» **PROMPT**
Retype each entry exactly. Skip any pictures.

» **EXTRACTED MATERIAL**
[Start of Attachment]

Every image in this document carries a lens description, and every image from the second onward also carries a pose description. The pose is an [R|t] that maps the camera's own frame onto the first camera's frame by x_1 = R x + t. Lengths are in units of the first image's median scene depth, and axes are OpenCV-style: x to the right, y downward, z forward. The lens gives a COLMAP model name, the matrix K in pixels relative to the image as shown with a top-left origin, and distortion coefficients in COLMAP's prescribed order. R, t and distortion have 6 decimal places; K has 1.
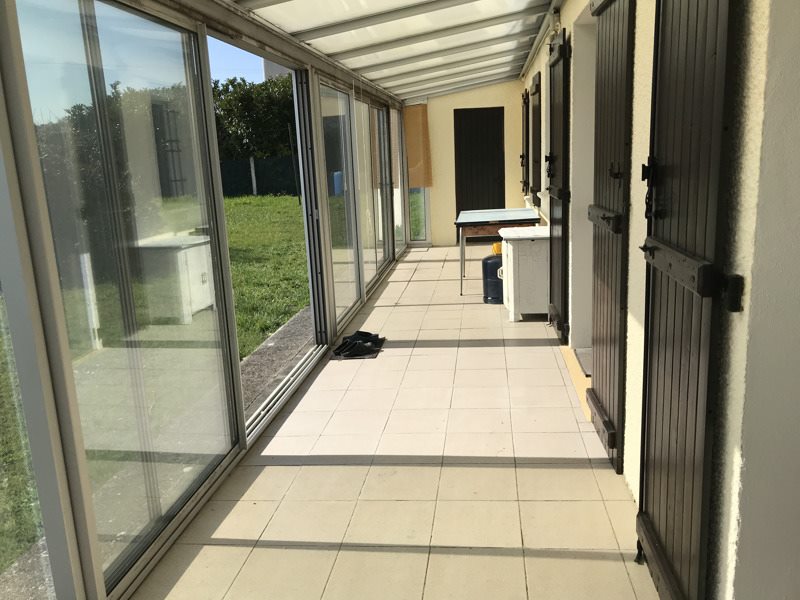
lens RADIAL K [[653.4, 0, 400.0], [0, 653.4, 300.0], [0, 0, 1]] dist [-0.000631, -0.000697]
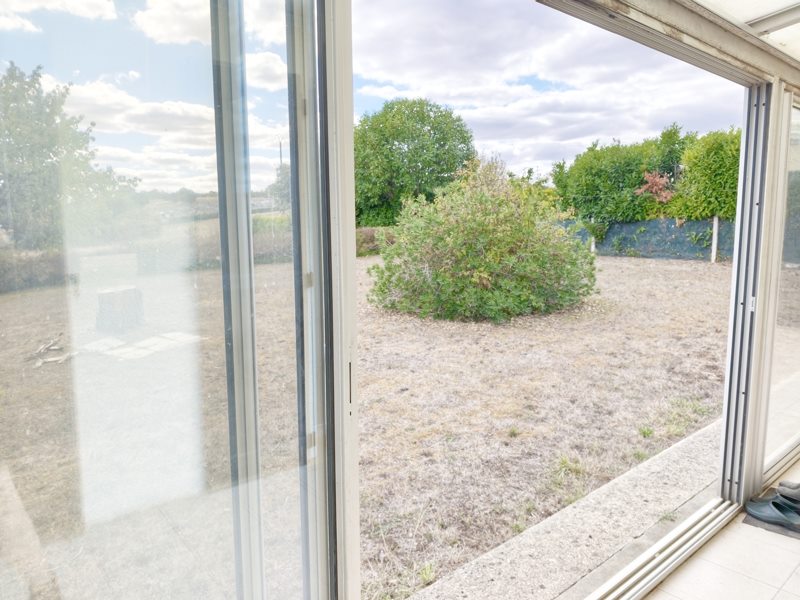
lens RADIAL K [[577.8, 0, 400.0], [0, 577.8, 300.0], [0, 0, 1]] dist [-0.002768, -0.001824]
pose [[0.749676, 0.128087, -0.649292, -0.018196], [-0.165568, 0.986193, 0.003382, -0.079009], [0.640760, 0.104967, 0.760532, 0.338088]]
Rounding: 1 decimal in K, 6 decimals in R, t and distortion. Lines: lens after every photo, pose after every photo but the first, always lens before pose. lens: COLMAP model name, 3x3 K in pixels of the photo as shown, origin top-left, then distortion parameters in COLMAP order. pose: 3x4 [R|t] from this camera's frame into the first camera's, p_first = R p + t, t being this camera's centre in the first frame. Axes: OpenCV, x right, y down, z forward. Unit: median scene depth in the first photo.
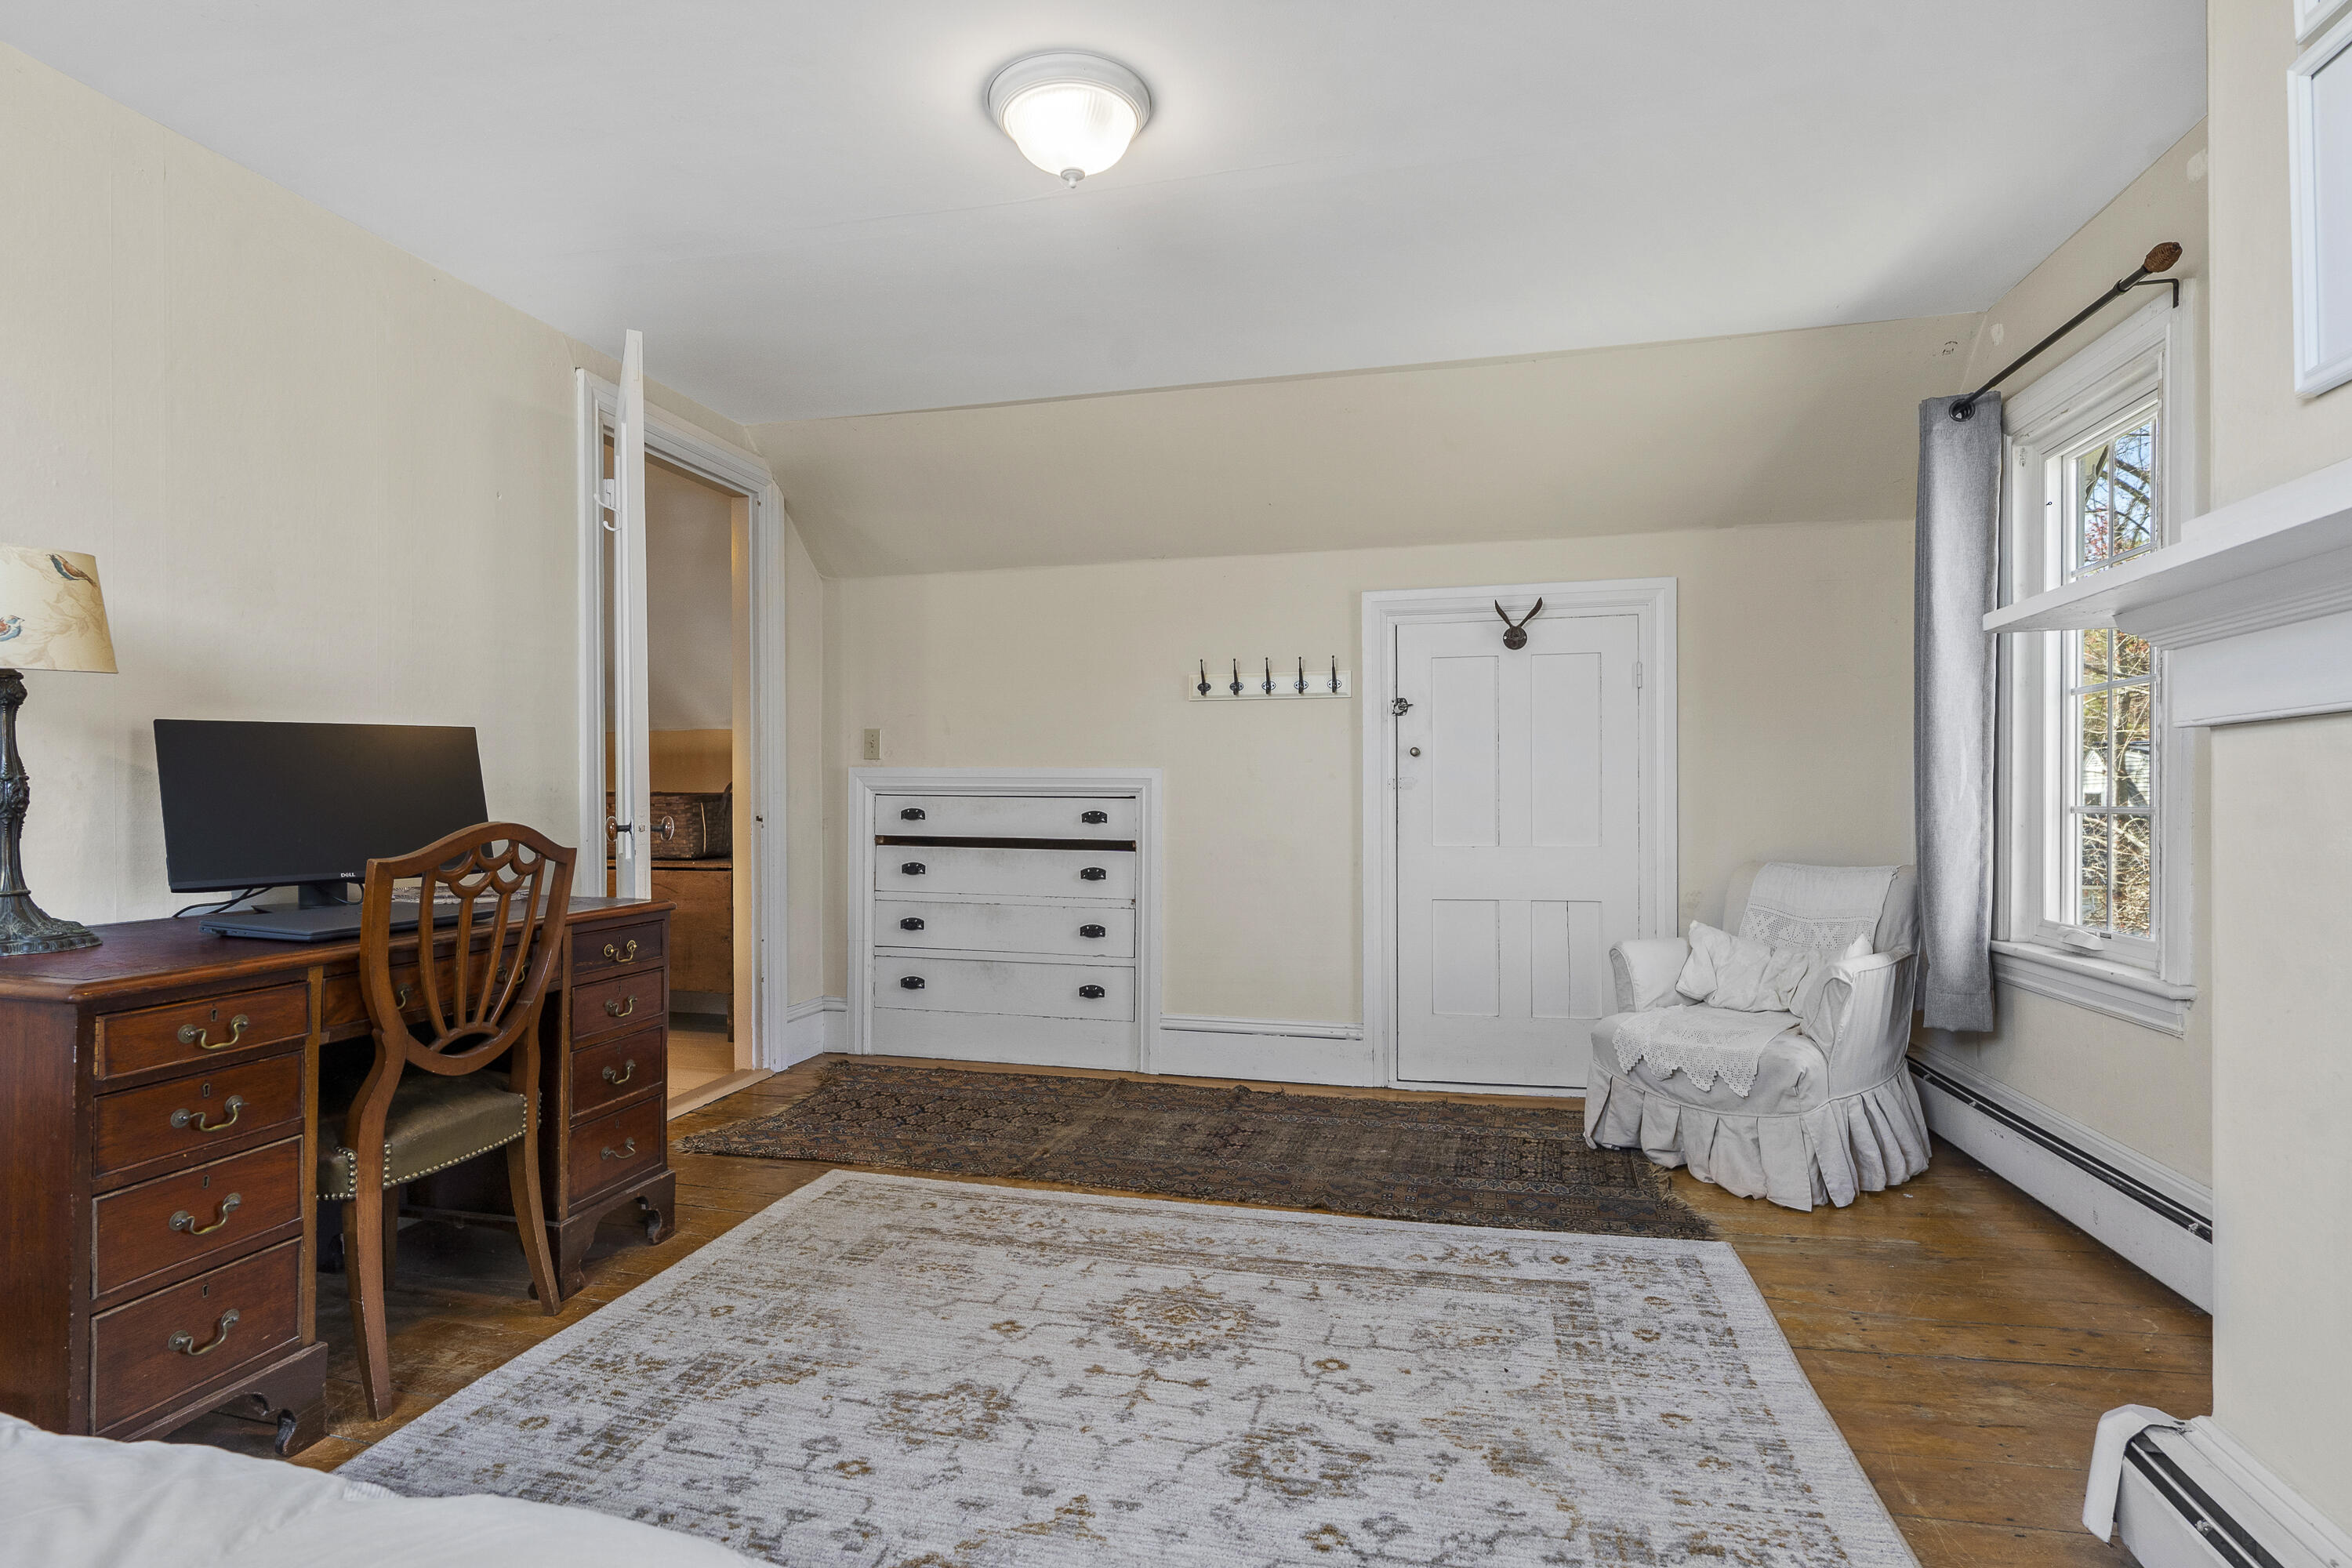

[End of Attachment]

» **OUTPUT FOR THIS TASK**
Every image in this document carries a lens description, and every image from the second onward also carries a pose description. The pose is an [R|t] that maps the camera's own frame onto the first camera's frame by x_1 = R x + t. Lengths are in units of the first image's median scene depth, and axes are OpenCV-style: x to the right, y downward, z forward. The lens gives a COLMAP model name, the matrix K in pixels relative to the image as shown with a top-left origin, and distortion coefficients in COLMAP's prescribed order. R, t and distortion have 6 decimal places; K has 1.
lens RADIAL K [[653.4, 0, 400.0], [0, 653.4, 300.0], [0, 0, 1]] dist [-0.000631, -0.000697]
lens RADIAL K [[577.8, 0, 400.0], [0, 577.8, 300.0], [0, 0, 1]] dist [-0.002768, -0.001824]
pose [[0.749676, 0.128087, -0.649292, -0.018196], [-0.165568, 0.986193, 0.003382, -0.079009], [0.640760, 0.104967, 0.760532, 0.338088]]
Rounding: 1 decimal in K, 6 decimals in R, t and distortion. Lines: lens after every photo, pose after every photo but the first, always lens before pose. lens: COLMAP model name, 3x3 K in pixels of the photo as shown, origin top-left, then distortion parameters in COLMAP order. pose: 3x4 [R|t] from this camera's frame into the first camera's, p_first = R p + t, t being this camera's centre in the first frame. Axes: OpenCV, x right, y down, z forward. Unit: median scene depth in the first photo.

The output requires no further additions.